OPINIóN
Actualizado 09/09/2020
Manuel Alcántara

Llegaron a la residencia casi al unísono. Procedían de ambientes distintos y arrastraban una andadura que tenía poco en común. Además, su entorno inmediato suponía un contraste agudo. Cualquiera podría haber pensado que nunca congeniarían. Pero el día que en la sala de lectura vieron que tenían el mismo libro en sus manos todo cambió y se hicieron inseparables. Al relato de sus vidas siguió el recuento de sus temores. La exposición a veces opuesta de sus posiciones sobre temas de actualidad se entrecruzaba con sus variopintos gustos gastronómicos o cinematográficos. Coincidían con que no iban a misa y les gustaba pasear a media mañana por los alrededores del vetusto, aunque modernizado, edificio situado en pleno centro de la ciudad. Solo se separaban en agosto cuando seres queridos los llevaban para compartir sus vacaciones. El regreso en septiembre constituía un festín que rememoraba la época feliz en la niñez de ambos de vuelta al cole. Sin embargo, este año nada de eso hubo. Murieron en abril con dos semanas de diferencia.

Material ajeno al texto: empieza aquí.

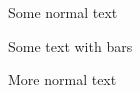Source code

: \documentclass{article}
\begin{document}
Some normal text
\begin{vertbar}
Some text with bars
\end{vertbar}
More normal text
\end{document}
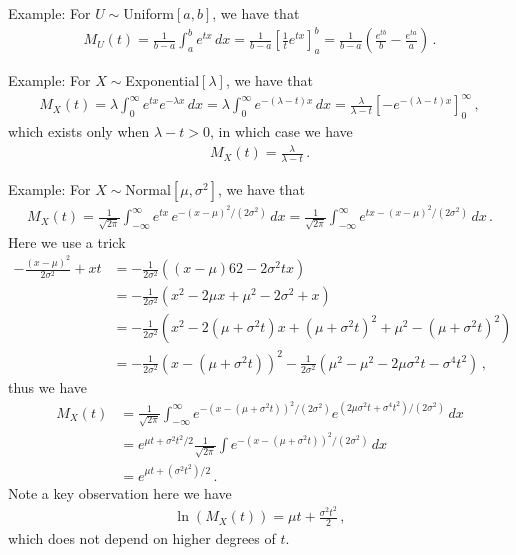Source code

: \documentclass[11pt, onesided]{book}
\theoremstyle{break}
\theoremstyle{break}
\newcommand{\example}{\color{green}Example: \color{black}}
\begin{document}
\example For $U \sim $Uniform$[a,b]$, we have that
\begin{align*}
M_U(t) = \frac{1}{b-a} \int_a^b e^{tx}\,dx = \frac{1}{b-a}\left[ \frac{1}{t}e^{tx}\right]_a^b = \frac{1}{b-a}\left( \frac{e^{tb}}{b} - \frac{e^{ta}}{a}\right)\,.
\end{align*}

\example For $X\sim$Exponential$[\lambda]$, we have that
\begin{align*}
M_X(t) = \lambda\int_0^\infty e^{tx} e^{-\lambda x}\, dx = \lambda \int_0^\infty e^{-(\lambda -t)x}\, dx = \frac{\lambda}{\lambda -t}\left[-e^{-(\lambda -t)x}\right]^\infty_0\,,
\end{align*}
which exists only when $\lambda - t > 0$, in which case we have
\begin{align*}
M_X(t) = \frac{\lambda}{\lambda -t}\,.
\end{align*}


\example For $X \sim $Normal$[\mu, \sigma^2]$, we have that
\begin{align*}
M_X(t) = \frac{1}{\sqrt{2\pi}}\int_{-\infty}^\infty e^{tx}\, e^{-(x-\mu)^2/(2\sigma^2)}\, dx = \frac{1}{\sqrt{2\pi}}\int_{-\infty}^\infty e^{tx - (x-\mu)^2/(2\sigma^2)}\, dx\,.
\end{align*}
Here we use a trick
\begin{align*}
-\frac{(x-\mu)^2}{2\sigma^2} + xt &= -\frac{1}{2\sigma^2}\left( (x-\mu)62 - 2\sigma^2 tx\right) \\
&= -\frac{1}{2\sigma^2}\left( x^2 - 2\mu x + \mu^2 - 2\sigma^2 + x\right)\\
&= -\frac{1}{2\sigma^2}\left( x^2 - 2(\mu + \sigma^2 t)x + (\mu + \sigma^2 t)^2 + \mu^2 - (\mu+ \sigma^2 t)^2\right)\\
&= -\frac{1}{2\sigma^2} \left(x - (\mu + \sigma^2 t)\right)^2 - \frac{1}{2\sigma^2}\left( \mu^2 - \mu^2 - 2\mu \sigma^2 t- \sigma^4 t^2\right)\,,
\end{align*}
thus we have
\begin{align*}
M_X(t) &= \frac{1}{\sqrt{2\pi}}\int_{-\infty}^\infty e^{-(x-(\mu + \sigma^2 t))^2/(2\sigma^2)}e^{(2\mu \sigma^2 t + \sigma^4 t^2)/(2\sigma^2)}\, dx\\
&=e^{\mu t + \sigma^2 t^2/2} \frac{1}{\sqrt{2\pi}} \int e^{-(x-(\mu + \sigma^2 t))^2/(2\sigma^2)}\, dx\\
&= e^{\mu t + (\sigma^2 t^2)/2}\,.
\end{align*}
Note a key observation here we have
\begin{align*}
\ln\left( M_X(t) \right)= \mu t + \frac{\sigma^2t^2}{2}\,,
\end{align*}
which does not depend on higher degrees of $t$. \\
\end{document}
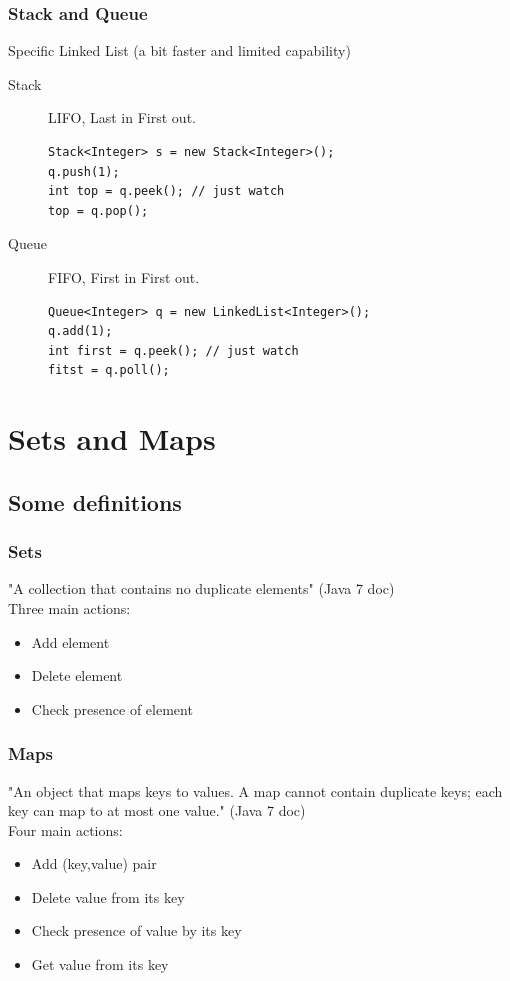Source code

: \documentclass[10pt,svgnames,usenames,table]{beamer} %
\begin{document}
\begin{frame}[fragile]
  \frametitle{Stack and Queue}
  Specific Linked List (a bit faster and limited capability)
  \begin{description}
    \item[Stack] LIFO, Last in First out.
      \begin{lstlisting}
Stack<Integer> s = new Stack<Integer>();
q.push(1);
int top = q.peek(); // just watch
top = q.pop();
      \end{lstlisting}
    \item[Queue] FIFO, First in First out.
      \begin{lstlisting}
Queue<Integer> q = new LinkedList<Integer>();
q.add(1);
int first = q.peek(); // just watch
fitst = q.poll();
      \end{lstlisting}
  \end{description}
\end{frame}

\section{Sets and Maps}
\subsection{Some definitions}
\begin{frame}
  \frametitle{Sets}
  "A collection that contains no duplicate elements" (Java 7 doc)\\
  Three main actions:
  \begin{itemize}
  	\item Add element
  	\item Delete element
  	\item Check presence of element
  \end{itemize}
\end{frame}

\begin{frame}
  \frametitle{Maps}
  "An object that maps keys to values. A map cannot contain duplicate keys; each key can map to at most one value." (Java 7 doc)\\
  Four main actions:
  \begin{itemize}
  	\item Add (key,value) pair
  	\item Delete value from its key
  	\item Check presence of value by its key
  	\item Get value from its key
  \end{itemize}
\end{frame}
\end{document}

La brusca interrupción de la actividad escolar los separó sin advertir que no volverían a verse en meses. Llegaban al colegio cada mañana en rutas de autobuses distintas y no eran conscientes de que la distancia entre sus casas era enorme. La comunicación virtual fluida se convirtió en un mecanismo de aproximación que pareció suplir la ausencia de todo contacto físico. Durante el verano sus padres los llevaron a lugares muy alejados sin que ello fuera óbice para interrumpir la conexión permanente. Sus esperanzas se centraron en la vuelta al cole pues eran conscientes que las miradas y los silencios quedaban corrompidos por la intermediación del móvil o de la tableta y ni que decir tiene la necesidad de que las yemas de los dedos acariciaran las mejillas. Hoy han recibido una comunicación del colegio que señala que, a pesar de todos los esfuerzos realizados, dada la situación se ven obligados a activar el plan de enseñanza virtual sine die. Han llorado frente a frente sin activar la cámara.

Manuel Summers estrenó en 1963 Del rosa al amarillo, un filme que saltaba de la historia de dos adolescentes, que daban sus primeros pasos en el amor, a la de dos ancianos, que vivían en un asilo -era la palabra que entonces se usaba- y cuyas familias se oponían a la relación afectiva que surgía entre ellos. El contraste, definido por dos colores, no podía ser más evidente como podría serlo el que proyectan las parejas recién descritas, aunque el contexto todo lo afecte. En aquella época no se dejarían de percibir los rasgos de la sociedad del momento y los preámbulos de la campaña de "25 años de paz". Ahora, los condicionantes son de otra naturaleza y definen la situación de manera casi universal como nunca había ocurrido predominando la incertidumbre y cierto desamparo. Por ello, "la vuelta al cole", un dicho manido y recurrente, no es sino una provocación que testimonia el presente.